Professor David Mead, an expert on human rights and protest, tells LBC the court of appeal ruling means it’s now “easier” to protest than it was a few weeks ago: “Before, [officers] simply had to say, ‘do we think there is going to be more than minor disruption?’ If yes, we can impose conditions … And if anyone breaches those conditions, they have committed an offence.”

Now, he says the “question police have to ask is slightly different”, and if they don’t believe the protest will cause “significant delay, prolonged disruption,” then they can’t impose limitations.

He explains, though, that the changes won’t affect how actions like blocking roads or interfering with national infrastructure are policed: “Take the two [protesters] who threw tomato soup at the Van Gogh painting. [These laws would’ve been] no use at all. They were arrested for criminal damage… Most of the Just Stop Oil and Extinction Rebellion slow marches have been for obstruction of the highway.”

Akiko Hart, Liberty’s director, says the government’s decision to drop the case for stronger laws surrounding demonstrations is “a victory for protest rights.”

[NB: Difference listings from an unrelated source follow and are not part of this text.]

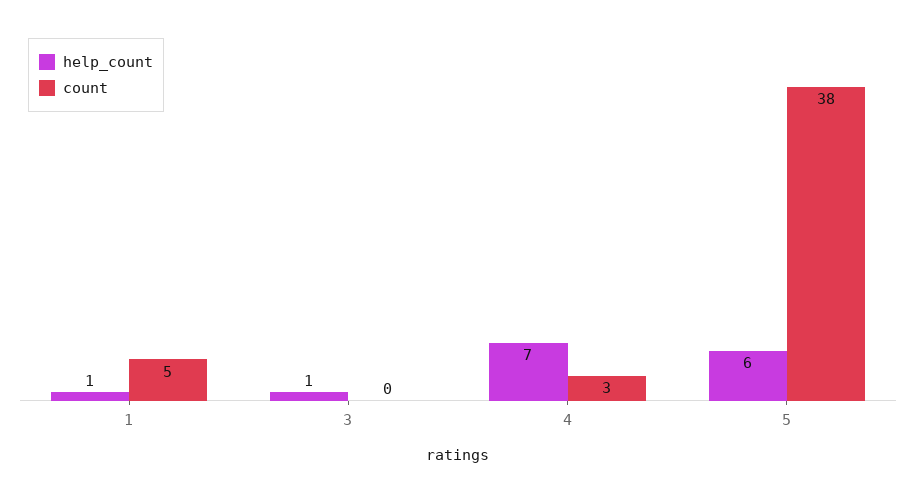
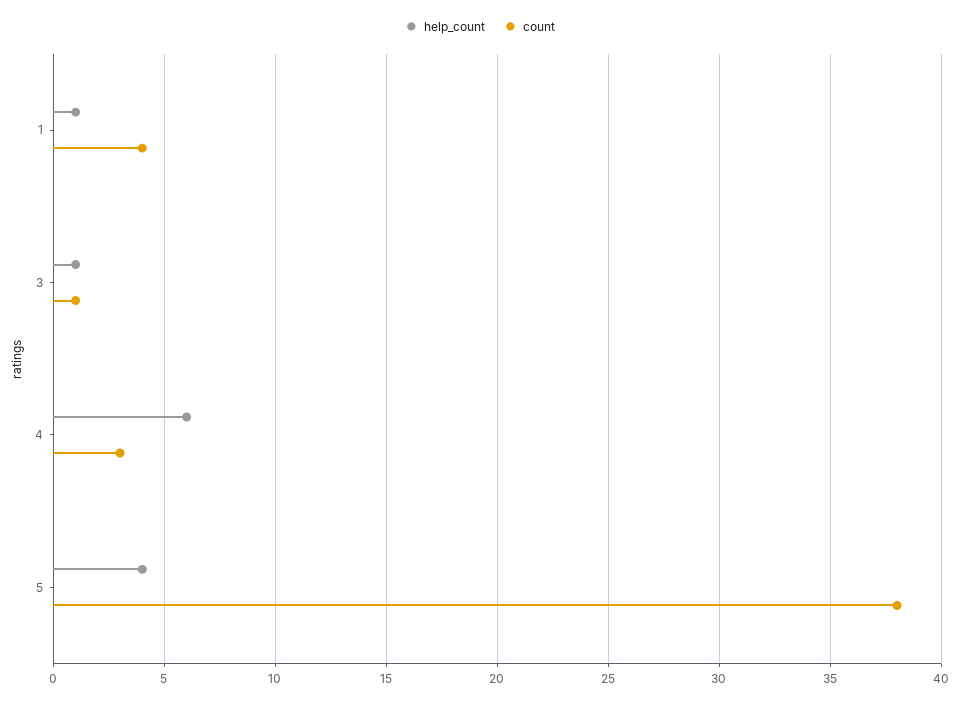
  {
    "help_count": {
      "1": 1,
      "3": 1,
-     "4": 7,
+     "4": 6,
-     "5": 6
+     "5": 4
    },
    "count": {
-     "1": 5,
+     "1": 4,
-     "3": 0,
+     "3": 1,
      "4": 3,
      "5": 38
    }
  }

She says the combination of the lower threshold for police enforcement and “some of the harshest sentences in modern times around protest” had the potential to put people off joining demonstrations: “Certainly, I think that if you are a person of colour, if you are marginalised, I think you will feel more nervous, understandably, about joining a protest because of how they are being policed… because that space around protest has just become more narrow and more people have been criminalised.”

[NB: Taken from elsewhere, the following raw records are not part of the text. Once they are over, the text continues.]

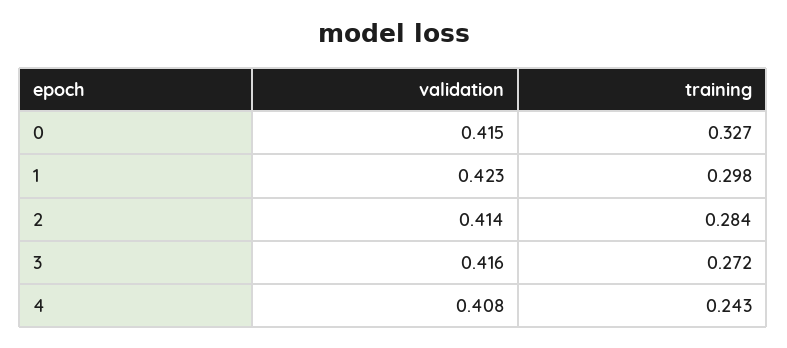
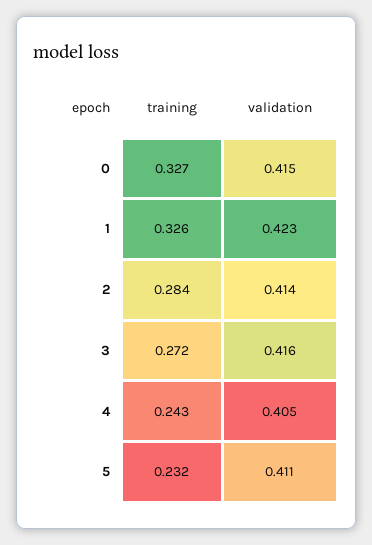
  {
    "validation": {
      "0": 0.415,
      "1": 0.423,
      "2": 0.414,
      "3": 0.416,
-     "4": 0.408
+     "4": 0.405,
+     "5": 0.411
    },
    "training": {
      "0": 0.327,
-     "1": 0.298,
+     "1": 0.326,
      "2": 0.284,
      "3": 0.272,
-     "4": 0.243
+     "4": 0.243,
+     "5": 0.232
    }
  }

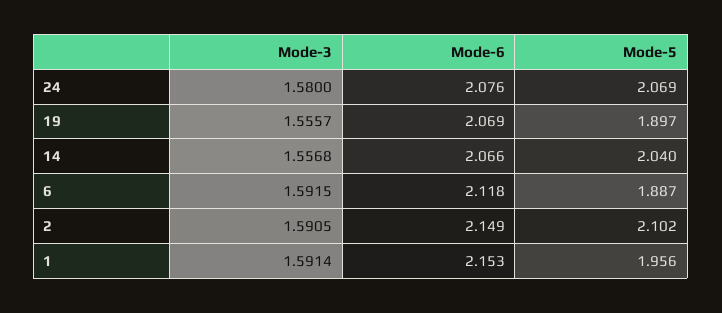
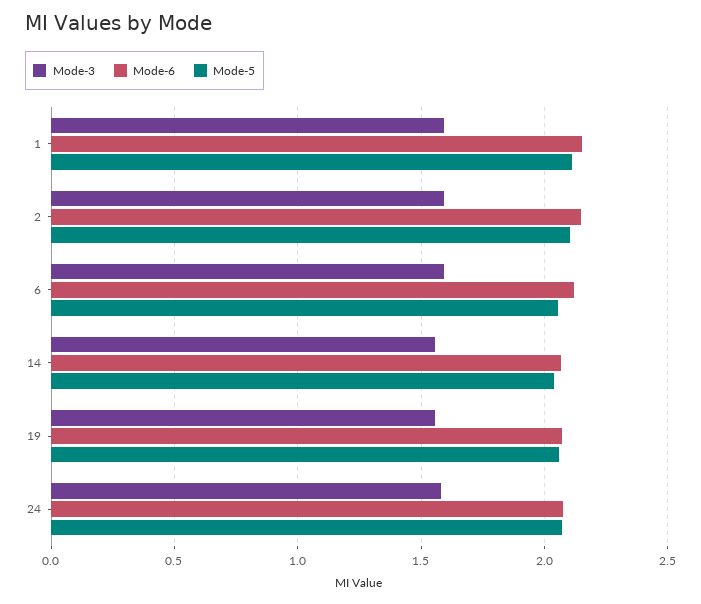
  {
    "Mode-3": {
      "24": 1.58,
      "19": 1.5557,
      "14": 1.5568,
      "6": 1.5915,
      "2": 1.5905,
      "1": 1.5914
    },
    "Mode-6": {
      "24": 2.076,
      "19": 2.069,
      "14": 2.066,
      "6": 2.118,
      "2": 2.149,
      "1": 2.153
    },
    "Mode-5": {
      "24": 2.069,
-     "19": 1.897,
+     "19": 2.05,
      "14": 2.04,
-     "6": 1.887,
+     "6": 2.05,
      "2": 2.102,
-     "1": 1.956
+     "1": 2.1
    }
  }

Professor Mead tells LBC he doesn’t believe the government should now try to implement the lower threshold again: “The powers that the police have are very wide already.”

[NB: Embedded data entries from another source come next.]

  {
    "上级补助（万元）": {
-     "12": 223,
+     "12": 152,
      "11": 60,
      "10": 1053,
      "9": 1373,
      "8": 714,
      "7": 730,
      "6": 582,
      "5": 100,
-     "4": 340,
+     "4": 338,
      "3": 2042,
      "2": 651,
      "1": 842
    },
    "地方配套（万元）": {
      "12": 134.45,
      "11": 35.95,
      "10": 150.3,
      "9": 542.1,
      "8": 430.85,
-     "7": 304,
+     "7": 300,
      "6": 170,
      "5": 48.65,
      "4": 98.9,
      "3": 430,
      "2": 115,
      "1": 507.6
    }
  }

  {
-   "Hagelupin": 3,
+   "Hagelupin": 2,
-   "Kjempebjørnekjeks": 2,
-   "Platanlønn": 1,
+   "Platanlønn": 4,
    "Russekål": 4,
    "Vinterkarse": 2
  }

He says Labour will now be “wrestling with how [to] not alienate its traditional liberally-minded base, while at the same time either appeal to, or not massively hack off, lots of people who get very cross at people going onto the streets and protesting.”

A Home Office spokesperson told LBC: “The court has ruled that specific regulations made by the previous government were unlawful, however the central powers currently used by policing to manage protests and ensure that they remain peaceful are not affected by this judgment.

"The right to peaceful protest is a cornerstone of our democracy but the law remains clear that it does not extend to intentional intimidation or serious disruption to the life of the community.

“We are already bringing forward new measures in legislation to prevent intimidatory protests outside places of worship. We will ensure that the police and the public have clarity on existing powers to manage protests that cause serious disruption, including where that disruption is cumulative, and undertake further work where required.”

Meanwhile, a Metropolitan Police spokesperson said: "The role of the police is to ensure people can exercise their right to peaceful protest, while also balancing the rights of those in the wider community to go about their lives without serious disruption.

"Preventing serious disruption and serious disorder is our legal responsibility and we will use our powers under the Public Order Act, including imposing conditions, in order to do so."